[Aim of the exercise] Give back the listing in full and exactly, leaving out the images.

· · ·

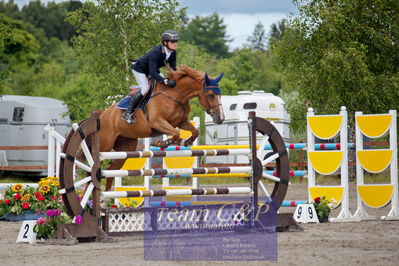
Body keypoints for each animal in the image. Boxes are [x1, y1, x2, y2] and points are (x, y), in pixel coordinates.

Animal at [97, 64, 225, 189]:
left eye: (220, 95)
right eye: (211, 95)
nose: (220, 118)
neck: (176, 95)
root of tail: (102, 114)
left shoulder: (181, 122)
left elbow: (194, 132)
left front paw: (186, 142)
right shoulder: (157, 122)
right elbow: (175, 133)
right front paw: (160, 143)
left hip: (126, 148)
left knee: (111, 170)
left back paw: (107, 196)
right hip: (105, 145)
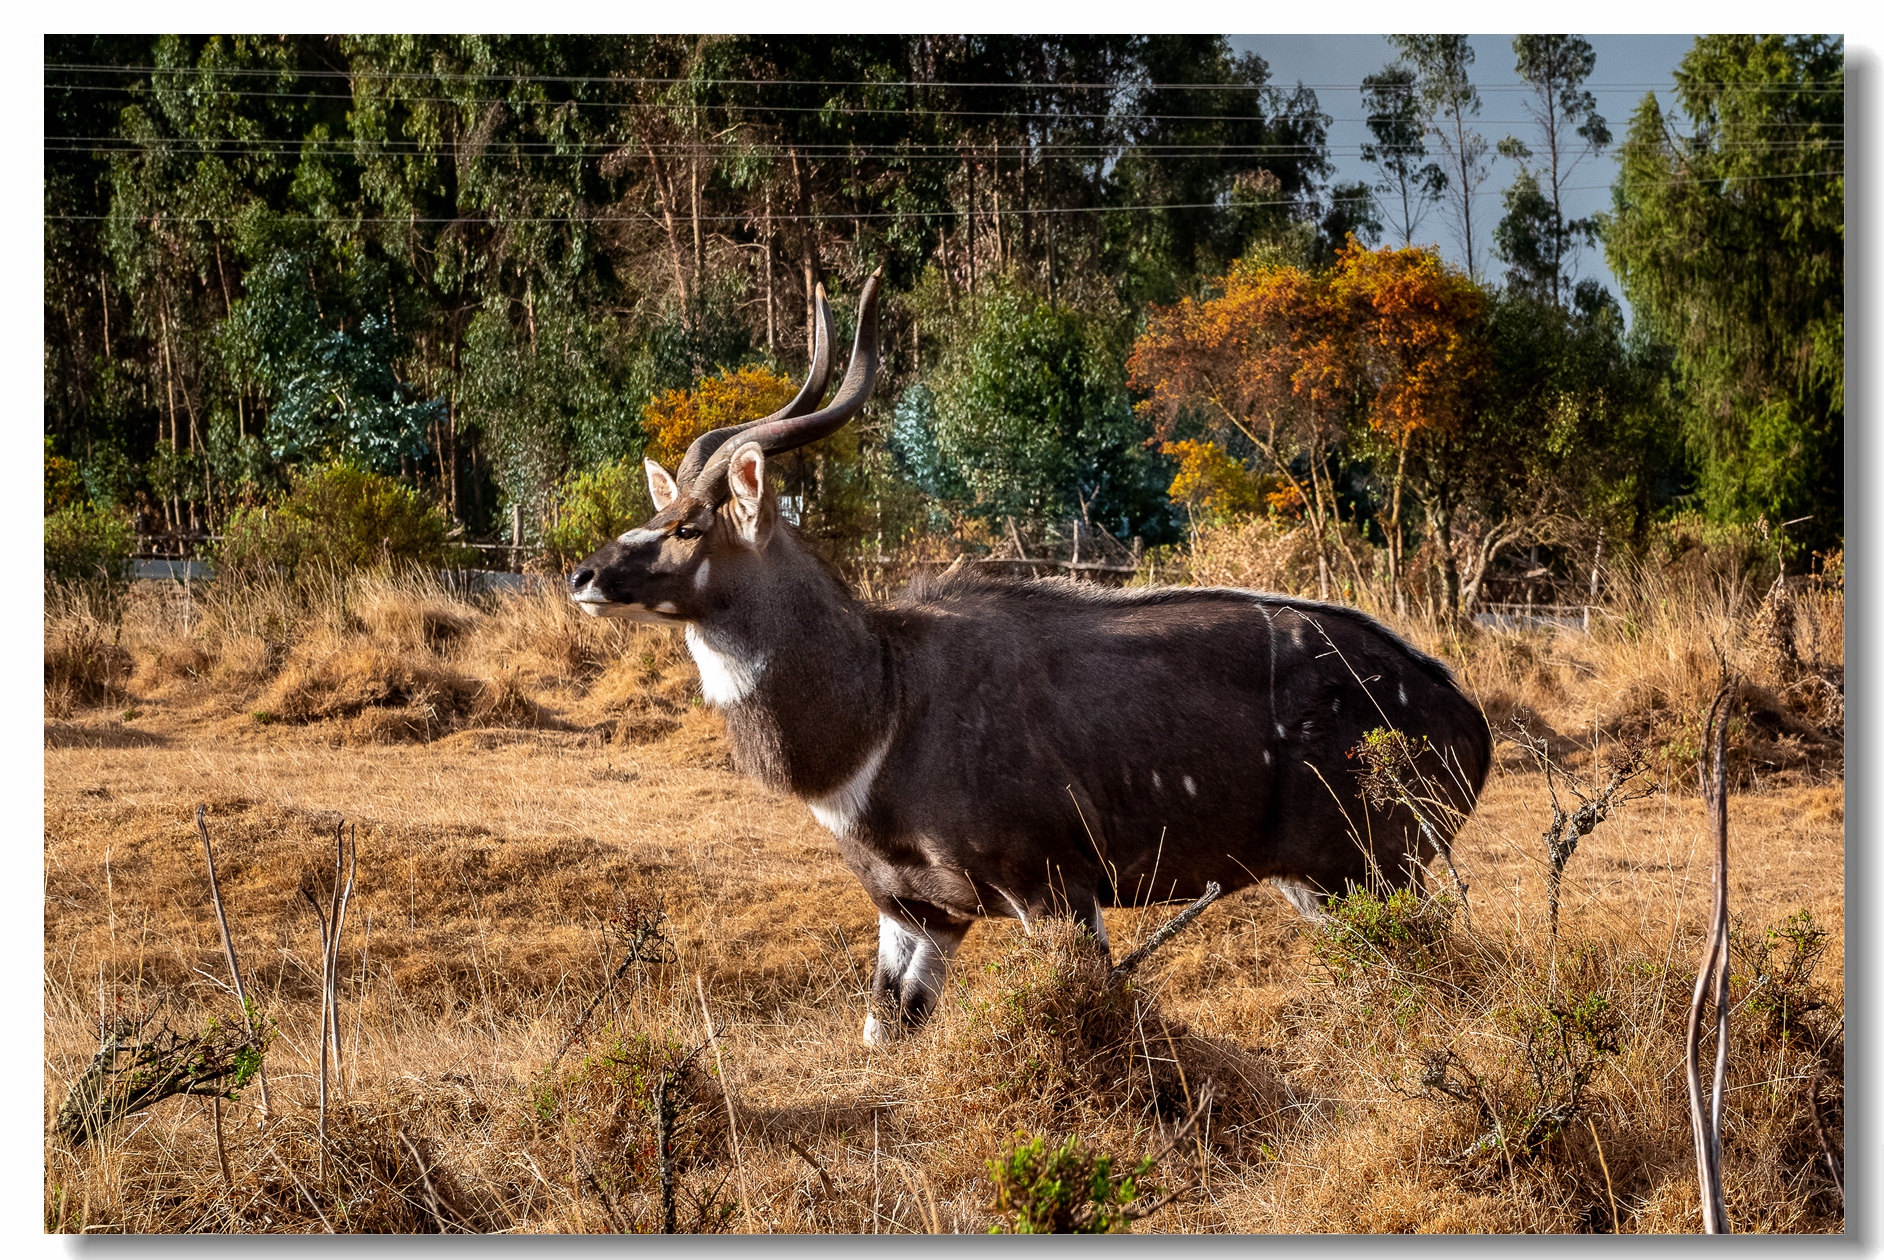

· · ·

[Answer box]
Body keypoints for each animal in the image. Boxes are [x1, y1, x2, y2] and points are (x, y), in pixel coordinates.

Animal at [97, 64, 225, 189]:
left eye: (220, 95)
right eye: (211, 95)
nose: (220, 118)
neck: (176, 95)
root of tail: (102, 114)
left shoulder: (181, 122)
left elbow: (194, 132)
left front paw: (186, 142)
right shoulder: (157, 122)
right elbow: (175, 133)
right front paw: (160, 143)
left hip: (126, 148)
left knee: (111, 170)
left back paw: (107, 196)
right hip: (105, 145)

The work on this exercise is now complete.